Key Benefits of this Approach:

1. Hybrid Search for Maximum Accuracy – Uses text-based search for real-time queries and vector search for contextual LLM responses, ensuring precise information retrieval.
2. Scalable & Efficient Retrieval – Cosine similarity search in Chroma enables fast, high-precision document retrieval, making the system efficient even for large datasets.
3. Citation & Source Transparency – Extracted metadata (PDF name & page number) ensures that responses are verifiable and trustworthy.
4. Production-Ready & High Performance – Optimized for low-latency, supports high concurrency, and seamlessly scales for large document collections.
5. Advanced Reasoning for Better Understanding – DeepSeek R1 LLM leverages its reasoning capabilities to interpret complex queries, summarize key insights, and provide well-structured answers, improving accuracy and relevance.
6. Context-Aware AI Responses – The LLM generates accurate, document-backed answers by using retrieved artifacts as context, enhancing user experience and decision-making.

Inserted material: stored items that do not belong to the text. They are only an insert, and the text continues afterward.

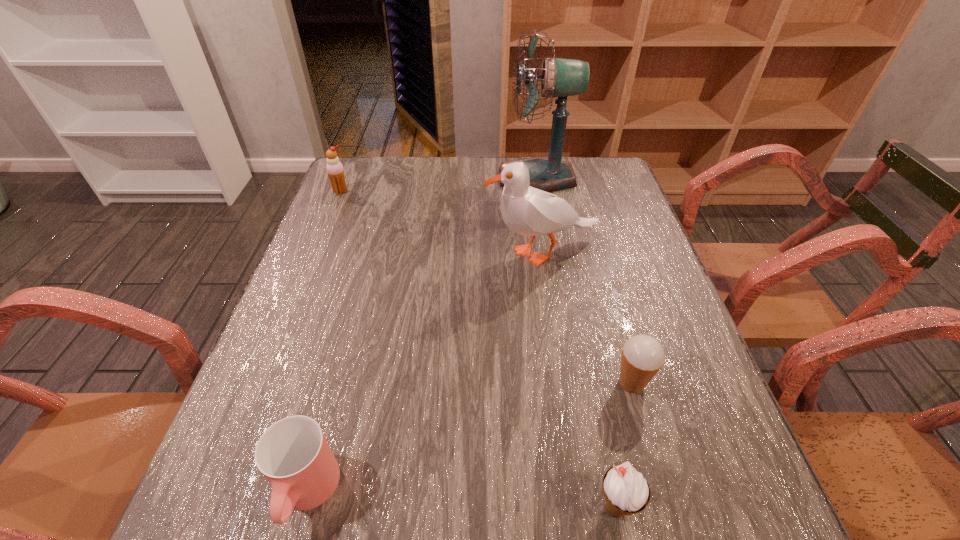
You are a GUI agent. You are given a task and a screenshot of the screen. Output one action in this format:
    pyautogui.click(x=<x>, y=<y>)
    Task: Click on the object at the left edge
    The height and width of the screenshot is (540, 960).
    Given the screenshot: What is the action you would take?
    pyautogui.click(x=335, y=171)

This screenshot has width=960, height=540. In order to click on fan present at the right edge in this screenshot , I will do `click(561, 78)`.

Where is `gull at the right edge`? The image size is (960, 540). gull at the right edge is located at coordinates (528, 211).

Locate an element on the screen. icecream that is at the right edge is located at coordinates (643, 356).

You are a GUI agent. You are given a task and a screenshot of the screen. Output one action in this format:
    pyautogui.click(x=<x>, y=<y>)
    Task: Click on the object at the far left corner
    
    Given the screenshot: What is the action you would take?
    pyautogui.click(x=335, y=171)

The height and width of the screenshot is (540, 960). I want to click on object situated at the far right corner, so click(x=561, y=78).

Find the location of a particular element. The image size is (960, 540). vacant space at the far edge of the desktop is located at coordinates (437, 177).

Identify the location of free space at the left edge of the desktop. (339, 355).

In the image, there is a desktop. Where is `vacant area at the right edge`? vacant area at the right edge is located at coordinates (660, 417).

In the image, there is a desktop. What are the coordinates of `vacant space at the near left corner` in the screenshot? It's located at (203, 495).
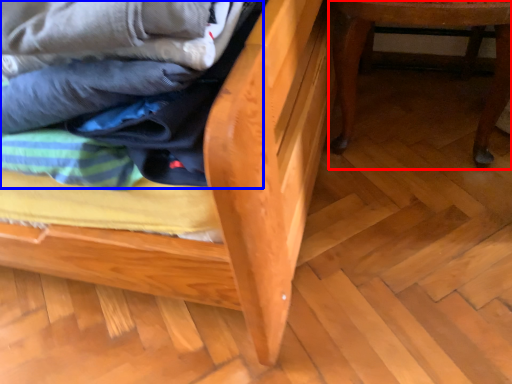
Question: Which object is closer to the camera taking this photo, furniture (highlighted by a red box) or laundry (highlighted by a blue box)?

Choices:
 (A) furniture
 (B) laundry

Answer: (B)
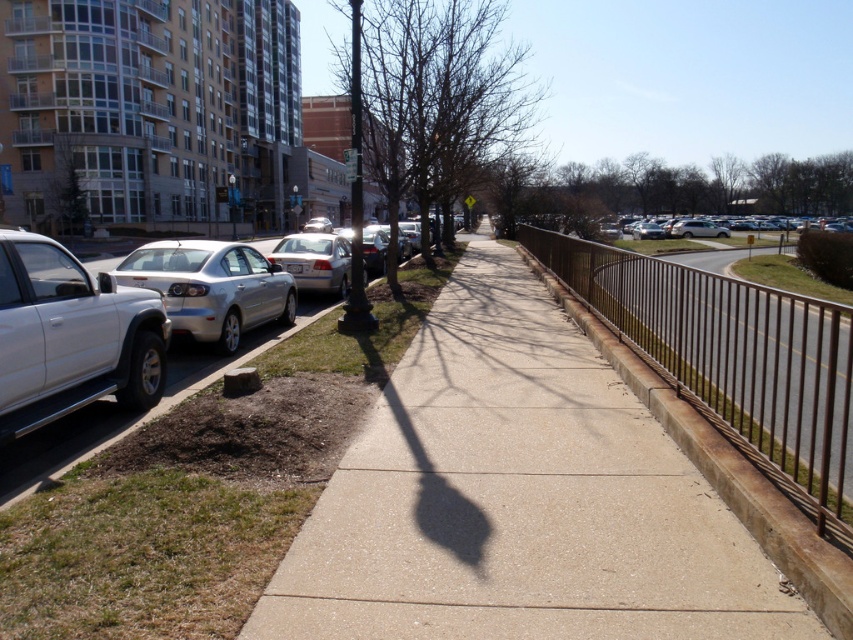
Question: Which point is closer to the camera?

Choices:
 (A) concrete sidewalk at center
 (B) satin silver sedan at left
 (C) silver metallic suv at left

Answer: (A)

Question: Can you confirm if satin silver sedan at left is bigger than satin silver sedan at center?

Choices:
 (A) yes
 (B) no

Answer: (B)

Question: Among these objects, which one is nearest to the camera?

Choices:
 (A) concrete sidewalk at center
 (B) satin silver sedan at left
 (C) silver metallic sedan at right
 (D) satin silver sedan at center

Answer: (A)

Question: Is silver metallic suv at left to the right of satin silver sedan at center from the viewer's perspective?

Choices:
 (A) no
 (B) yes

Answer: (B)

Question: Does satin silver sedan at left appear over satin silver sedan at center?

Choices:
 (A) yes
 (B) no

Answer: (B)

Question: Which of the following is the farthest from the observer?

Choices:
 (A) satin silver sedan at center
 (B) brown metal fence at right

Answer: (A)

Future Scope and Enhancements

1. Frontend UI for Seamless User Interaction:
   1. Develop a user-friendly web-based dashboard for uploading, searching, and querying PDFs.
   2. Implement real-time search suggestions, document previews, and interactive query refinement features, providing a smooth and intuitive experience for users.
2. Multi-Cloud & Storage Integrations:
   1. Extend the current cloud storage support to include ADLS (Azure Data Lake Storage), AWS, and SFTP connectors.
   2. This will provide flexibility and support for various cloud and storage services, ensuring broader compatibility.
3. Multi-LLM Support for Adaptive Query Processing:
   1. Allow dynamic selection of LLMs (DeepSeek R1, GPT-4-turbo, Mixtral, and other open-source models) based on the complexity of the user query.
   2. Integrate vision-based LLMs (such as LLaVA and Gemini) for image-based document understanding, enhancing multi-modal query capabilities.
4. Optimized Retrieval-Augmented Generation (RAG) with Chat History:
   1. Improve the answer quality by incorporating chat history as context. This will enable more natural, multi-turn conversations and enhance the accuracy and relevance of responses.
5. Advanced Caching & Performance Optimizations:

• Implement Redis caching to store frequent queries and their results, reducing latency and improving system performance for repeated searches.